#### Source information
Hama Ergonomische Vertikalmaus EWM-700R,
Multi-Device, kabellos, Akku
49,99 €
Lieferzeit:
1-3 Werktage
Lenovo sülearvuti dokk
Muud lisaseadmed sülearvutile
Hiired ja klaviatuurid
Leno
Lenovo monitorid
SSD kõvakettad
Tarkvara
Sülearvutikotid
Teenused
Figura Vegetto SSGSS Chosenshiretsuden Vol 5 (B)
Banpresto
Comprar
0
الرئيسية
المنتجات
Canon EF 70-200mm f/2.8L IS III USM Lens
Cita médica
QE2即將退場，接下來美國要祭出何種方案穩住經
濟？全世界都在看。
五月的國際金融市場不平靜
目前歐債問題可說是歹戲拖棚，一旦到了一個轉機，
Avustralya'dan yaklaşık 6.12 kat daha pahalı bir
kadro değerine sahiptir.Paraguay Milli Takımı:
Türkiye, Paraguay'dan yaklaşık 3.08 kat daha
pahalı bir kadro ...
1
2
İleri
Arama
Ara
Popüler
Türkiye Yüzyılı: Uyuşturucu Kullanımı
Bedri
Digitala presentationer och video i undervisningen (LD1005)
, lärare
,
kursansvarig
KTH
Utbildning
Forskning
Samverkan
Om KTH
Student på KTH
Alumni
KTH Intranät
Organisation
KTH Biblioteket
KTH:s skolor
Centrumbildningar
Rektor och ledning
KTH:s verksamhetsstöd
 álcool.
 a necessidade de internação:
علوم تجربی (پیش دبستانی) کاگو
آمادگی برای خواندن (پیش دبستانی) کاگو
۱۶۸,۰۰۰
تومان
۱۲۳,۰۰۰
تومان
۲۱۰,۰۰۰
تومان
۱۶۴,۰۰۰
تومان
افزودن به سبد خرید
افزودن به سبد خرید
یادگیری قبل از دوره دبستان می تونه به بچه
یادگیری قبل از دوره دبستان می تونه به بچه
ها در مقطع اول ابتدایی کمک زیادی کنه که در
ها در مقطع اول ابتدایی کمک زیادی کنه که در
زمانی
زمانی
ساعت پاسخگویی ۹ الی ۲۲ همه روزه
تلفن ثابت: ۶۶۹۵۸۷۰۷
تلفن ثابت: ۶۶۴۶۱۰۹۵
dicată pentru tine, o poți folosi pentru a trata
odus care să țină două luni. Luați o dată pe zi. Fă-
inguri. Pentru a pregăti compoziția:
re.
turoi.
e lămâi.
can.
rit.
########
→ Job
Write out the text of all the entries above line by line, keeping every character and line break unchanged.

→ Solution
Hama Ergonomische Vertikalmaus EWM-700R,
Multi-Device, kabellos, Akku
49,99 €
Lieferzeit:
1-3 Werktage
Lenovo sülearvuti dokk
Muud lisaseadmed sülearvutile
Hiired ja klaviatuurid
Leno
Lenovo monitorid
SSD kõvakettad
Tarkvara
Sülearvutikotid
Teenused
Figura Vegetto SSGSS Chosenshiretsuden Vol 5 (B)
Banpresto
Comprar
0
الرئيسية
المنتجات
Canon EF 70-200mm f/2.8L IS III USM Lens
Cita médica
QE2即將退場，接下來美國要祭出何種方案穩住經
濟？全世界都在看。
五月的國際金融市場不平靜
目前歐債問題可說是歹戲拖棚，一旦到了一個轉機，
Avustralya'dan yaklaşık 6.12 kat daha pahalı bir
kadro değerine sahiptir.Paraguay Milli Takımı:
Türkiye, Paraguay'dan yaklaşık 3.08 kat daha
pahalı bir kadro ...
1
2
İleri
Arama
Ara
Popüler
Türkiye Yüzyılı: Uyuşturucu Kullanımı
Bedri
Digitala presentationer och video i undervisningen (LD1005)
, lärare
,
kursansvarig
KTH
Utbildning
Forskning
Samverkan
Om KTH
Student på KTH
Alumni
KTH Intranät
Organisation
KTH Biblioteket
KTH:s skolor
Centrumbildningar
Rektor och ledning
KTH:s verksamhetsstöd
 álcool.
 a necessidade de internação:
علوم تجربی (پیش دبستانی) کاگو
آمادگی برای خواندن (پیش دبستانی) کاگو
۱۶۸,۰۰۰
تومان
۱۲۳,۰۰۰
تومان
۲۱۰,۰۰۰
تومان
۱۶۴,۰۰۰
تومان
افزودن به سبد خرید
افزودن به سبد خرید
یادگیری قبل از دوره دبستان می تونه به بچه
یادگیری قبل از دوره دبستان می تونه به بچه
ها در مقطع اول ابتدایی کمک زیادی کنه که در
ها در مقطع اول ابتدایی کمک زیادی کنه که در
زمانی
زمانی
ساعت پاسخگویی ۹ الی ۲۲ همه روزه
تلفن ثابت: ۶۶۹۵۸۷۰۷
تلفن ثابت: ۶۶۴۶۱۰۹۵
dicată pentru tine, o poți folosi pentru a trata
odus care să țină două luni. Luați o dată pe zi. Fă-
inguri. Pentru a pregăti compoziția:
re.
turoi.
e lămâi.
can.
rit.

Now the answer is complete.